Although mother was not in the ‘paid’ workforce she was a writer—and kept writing. She was Secretary of the P & C. She ran a theatre in our backyard, and then another one when the backyard was too small for the enterprise for showcasing Australian playwrights.
Mother almost reached her 98th birthday last year, missing it by only a couple of weeks. She was a fine poet and, as my sisters and I came to appreciate, so many of her poems were a continuing love poem to our father, to whom she was married for almost 75 years. She wrote plays, novels and musicals and also wrote on politics; on food; just about anything really. She had no time for editors and published everything herself. As a writer, she had, in Virginia Woolf’s terms, ‘a room of one’s own’ which she managed through dogged persistence, commitment to her craft and amazing time management skills. She set the bar very high for me and my three sisters.

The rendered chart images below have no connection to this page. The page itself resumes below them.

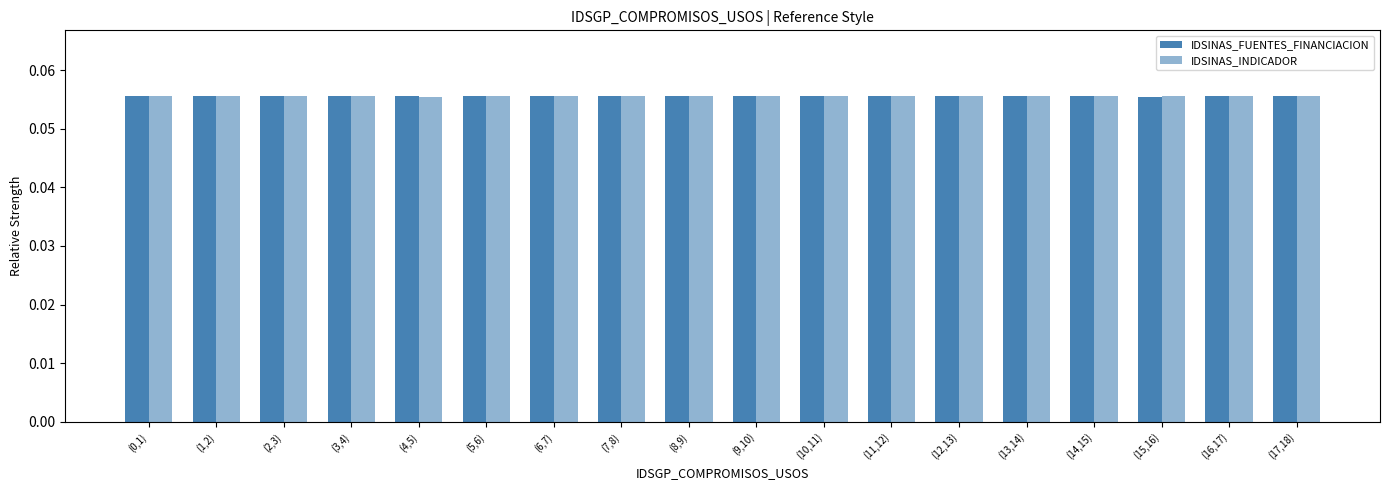

Rank the series at (6,7) from highest to lowest value.

IDSINAS_FUENTES_FINANCIACION, IDSINAS_INDICADOR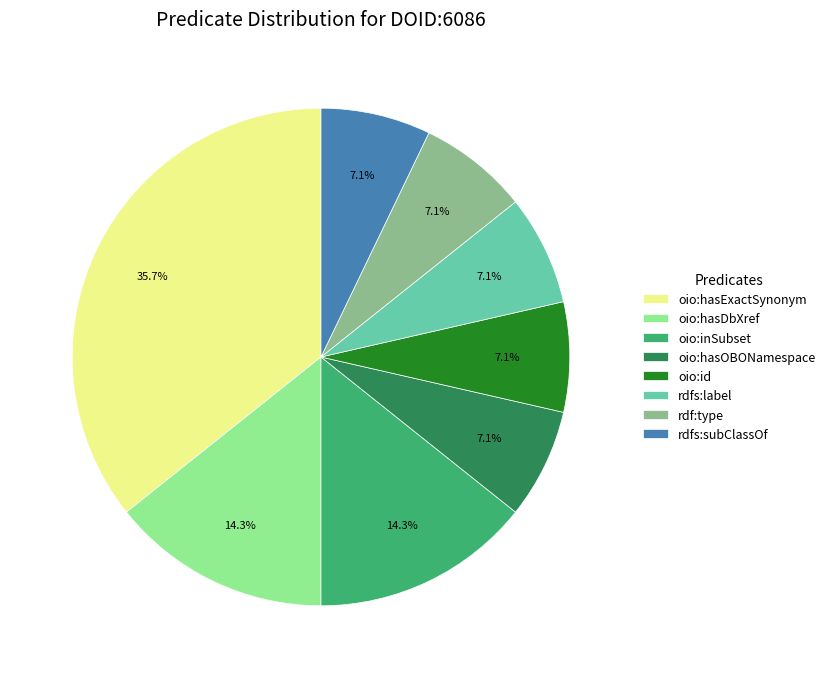

Do oio:hasOBONamespace and rdf:type together represent more than half of the pie?

No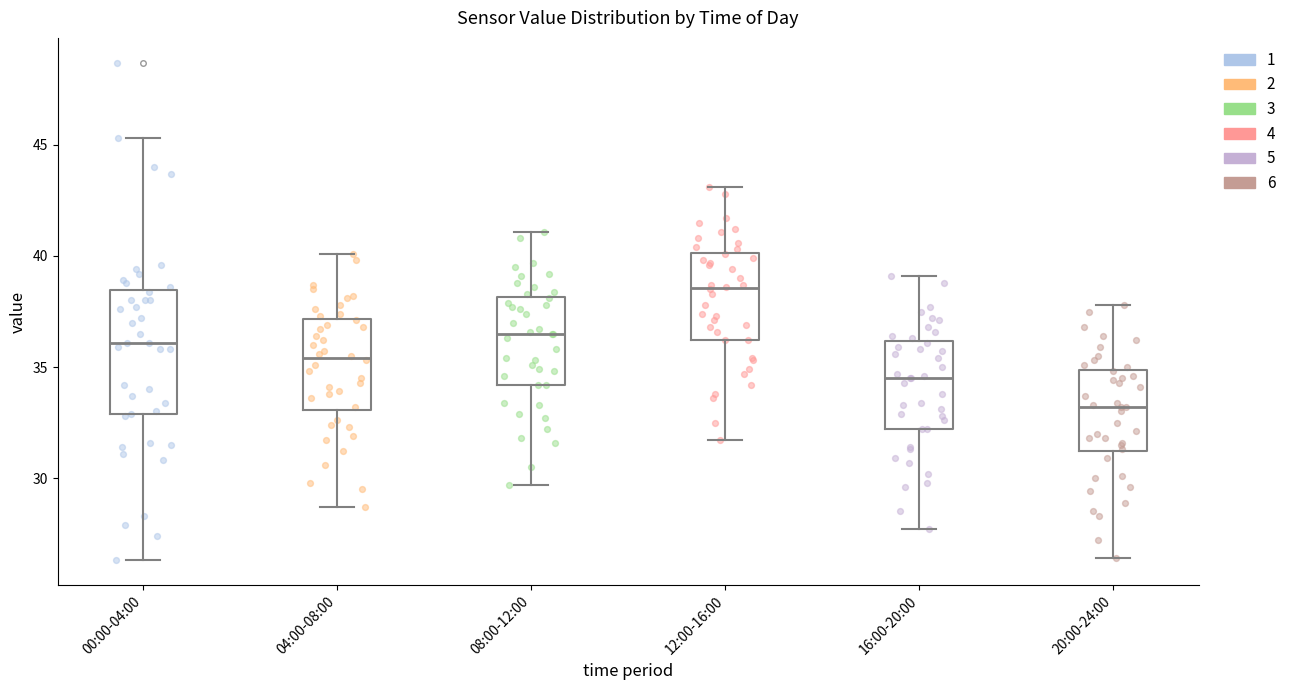

Which box is the tallest, from its lower edge to its upper edge?

00:00-04:00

Returning to the theme of International Women’s Day—
Thinking of that suffrage banner and the mission it embodied to make the voices of women heard in the corridors of power, I am reminded of another significant and large artwork of recent times calling on political leaders to listen—the Uluru Statement from the Heart—which is also about having a voice. Painted by Anangu artists on canvas, the Uluru Statement is vast in physical size and in the power of its demands. It calls on the Australian people and our political representatives to ensure Aboriginal and Torres Strait Islander voices are heard in the making of decisions that affect them. It is a reminder that, although we have come a long way in the area of women’s rights and the rights of Australia’s first peoples, there is still a long way to go.